BEGIN Data

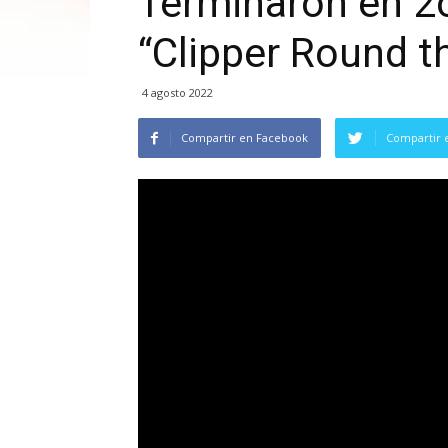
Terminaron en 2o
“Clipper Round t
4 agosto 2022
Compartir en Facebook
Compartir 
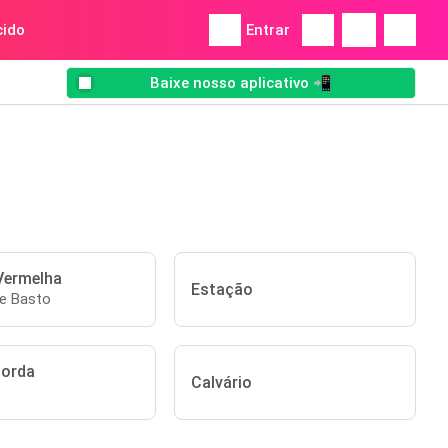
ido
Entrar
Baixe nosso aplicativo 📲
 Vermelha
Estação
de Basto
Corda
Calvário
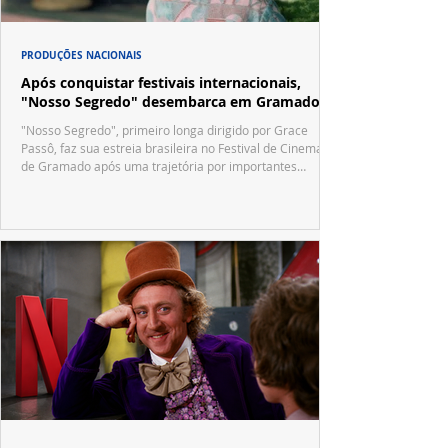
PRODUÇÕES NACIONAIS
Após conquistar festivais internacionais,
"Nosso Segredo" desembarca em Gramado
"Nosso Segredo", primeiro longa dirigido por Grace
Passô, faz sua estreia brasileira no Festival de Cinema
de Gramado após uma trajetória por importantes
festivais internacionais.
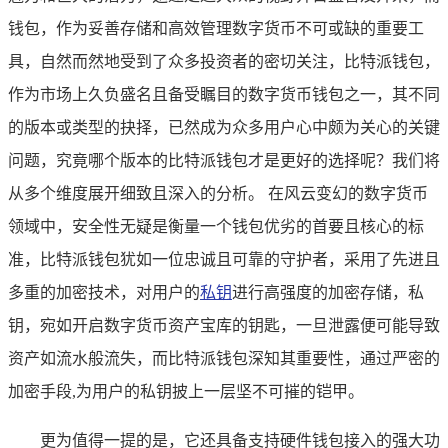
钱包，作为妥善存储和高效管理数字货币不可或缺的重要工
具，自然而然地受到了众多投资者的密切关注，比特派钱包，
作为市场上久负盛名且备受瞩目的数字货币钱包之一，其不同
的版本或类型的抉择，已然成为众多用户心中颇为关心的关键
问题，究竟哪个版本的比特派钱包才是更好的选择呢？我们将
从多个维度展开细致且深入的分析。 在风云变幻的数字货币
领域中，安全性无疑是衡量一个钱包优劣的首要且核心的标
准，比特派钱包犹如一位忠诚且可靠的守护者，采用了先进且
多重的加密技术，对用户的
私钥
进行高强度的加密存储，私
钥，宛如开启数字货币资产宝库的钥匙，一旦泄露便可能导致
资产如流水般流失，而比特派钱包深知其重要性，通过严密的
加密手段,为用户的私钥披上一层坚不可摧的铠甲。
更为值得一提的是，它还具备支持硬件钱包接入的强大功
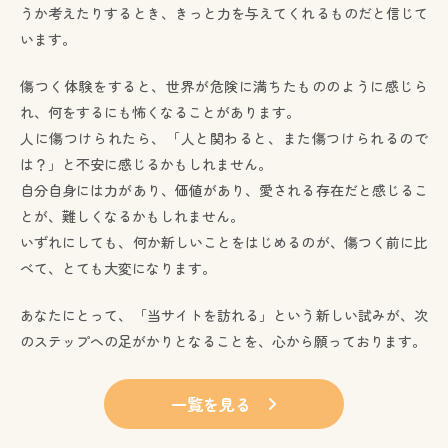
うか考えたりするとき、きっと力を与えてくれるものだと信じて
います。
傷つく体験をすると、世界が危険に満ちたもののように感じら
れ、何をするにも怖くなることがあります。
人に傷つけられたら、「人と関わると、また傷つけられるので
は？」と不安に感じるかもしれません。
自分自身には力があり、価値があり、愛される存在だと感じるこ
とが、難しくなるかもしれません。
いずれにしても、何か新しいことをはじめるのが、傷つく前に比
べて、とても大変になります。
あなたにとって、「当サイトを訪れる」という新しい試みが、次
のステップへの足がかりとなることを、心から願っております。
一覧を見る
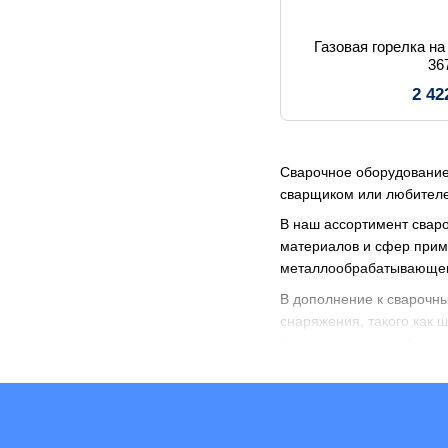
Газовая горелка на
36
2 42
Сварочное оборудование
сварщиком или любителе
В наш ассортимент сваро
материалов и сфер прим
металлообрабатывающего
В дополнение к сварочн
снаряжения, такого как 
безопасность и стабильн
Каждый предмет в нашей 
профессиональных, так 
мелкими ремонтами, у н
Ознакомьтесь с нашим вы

END Data
BEGIN Data

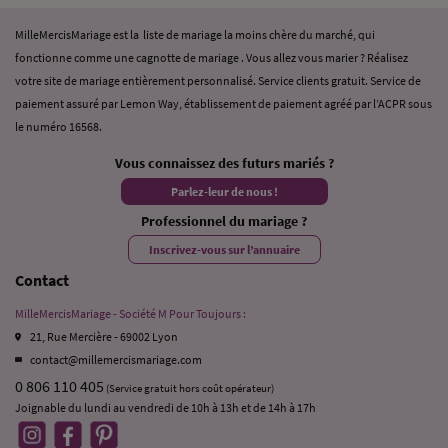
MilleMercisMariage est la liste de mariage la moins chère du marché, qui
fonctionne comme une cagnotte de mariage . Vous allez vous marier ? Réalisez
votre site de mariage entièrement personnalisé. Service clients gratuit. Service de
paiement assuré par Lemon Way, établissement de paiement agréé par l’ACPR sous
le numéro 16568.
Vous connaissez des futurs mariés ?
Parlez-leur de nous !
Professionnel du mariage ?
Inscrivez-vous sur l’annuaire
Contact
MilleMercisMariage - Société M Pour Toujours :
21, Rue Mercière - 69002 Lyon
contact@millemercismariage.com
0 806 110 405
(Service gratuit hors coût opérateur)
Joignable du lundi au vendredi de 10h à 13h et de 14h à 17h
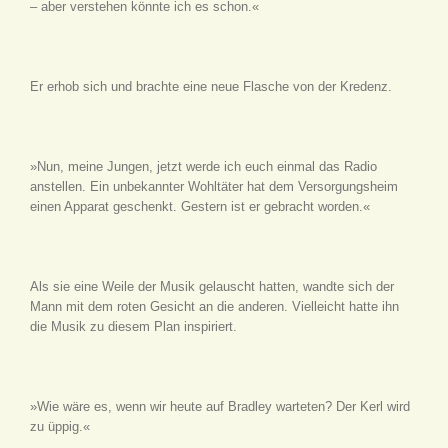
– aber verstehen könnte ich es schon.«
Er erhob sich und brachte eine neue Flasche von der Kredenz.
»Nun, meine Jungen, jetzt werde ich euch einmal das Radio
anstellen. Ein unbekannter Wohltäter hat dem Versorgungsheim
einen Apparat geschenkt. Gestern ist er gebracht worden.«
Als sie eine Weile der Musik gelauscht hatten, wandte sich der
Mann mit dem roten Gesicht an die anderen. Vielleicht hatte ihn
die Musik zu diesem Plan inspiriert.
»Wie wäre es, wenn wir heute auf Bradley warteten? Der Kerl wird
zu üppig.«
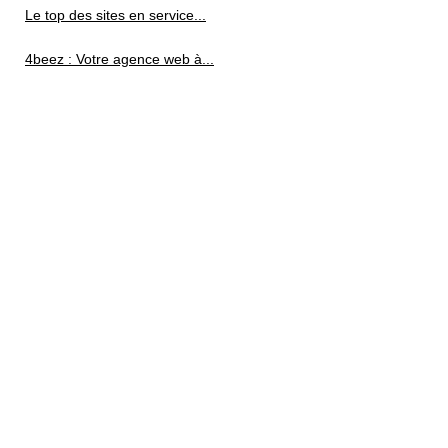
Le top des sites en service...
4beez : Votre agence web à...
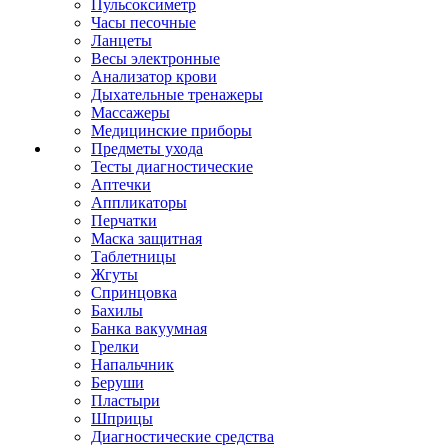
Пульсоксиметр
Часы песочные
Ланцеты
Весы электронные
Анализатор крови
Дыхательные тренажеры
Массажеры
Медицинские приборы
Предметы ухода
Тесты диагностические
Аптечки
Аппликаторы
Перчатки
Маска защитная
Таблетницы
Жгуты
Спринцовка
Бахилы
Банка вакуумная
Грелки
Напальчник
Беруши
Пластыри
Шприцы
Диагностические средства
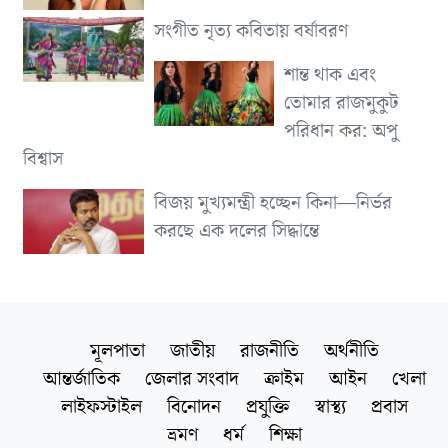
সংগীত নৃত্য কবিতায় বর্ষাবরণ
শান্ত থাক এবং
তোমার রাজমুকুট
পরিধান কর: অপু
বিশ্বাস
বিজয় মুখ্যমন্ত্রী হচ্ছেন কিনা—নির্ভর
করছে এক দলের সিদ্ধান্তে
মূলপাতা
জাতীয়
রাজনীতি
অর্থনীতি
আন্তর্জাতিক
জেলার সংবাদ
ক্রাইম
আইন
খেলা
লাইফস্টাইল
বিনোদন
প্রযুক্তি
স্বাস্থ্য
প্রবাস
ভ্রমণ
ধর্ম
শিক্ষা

END Data

_Work instructions_.
With the pictures omitted, restate word for word the lines above from the line that has "desembarca em Gramado" up to and including the line that has "更为值得一提的是，它还具备支持硬件钱包接入的强大功", and no other lines.

_Problem solution_.
"Nosso Segredo" desembarca em Gramado
"Nosso Segredo", primeiro longa dirigido por Grace
Passô, faz sua estreia brasileira no Festival de Cinema
de Gramado após uma trajetória por importantes
festivais internacionais.
钱包，作为妥善存储和高效管理数字货币不可或缺的重要工
具，自然而然地受到了众多投资者的密切关注，比特派钱包，
作为市场上久负盛名且备受瞩目的数字货币钱包之一，其不同
的版本或类型的抉择，已然成为众多用户心中颇为关心的关键
问题，究竟哪个版本的比特派钱包才是更好的选择呢？我们将
从多个维度展开细致且深入的分析。 在风云变幻的数字货币
领域中，安全性无疑是衡量一个钱包优劣的首要且核心的标
准，比特派钱包犹如一位忠诚且可靠的守护者，采用了先进且
多重的加密技术，对用户的
私钥
进行高强度的加密存储，私
钥，宛如开启数字货币资产宝库的钥匙，一旦泄露便可能导致
资产如流水般流失，而比特派钱包深知其重要性，通过严密的
加密手段,为用户的私钥披上一层坚不可摧的铠甲。
更为值得一提的是，它还具备支持硬件钱包接入的强大功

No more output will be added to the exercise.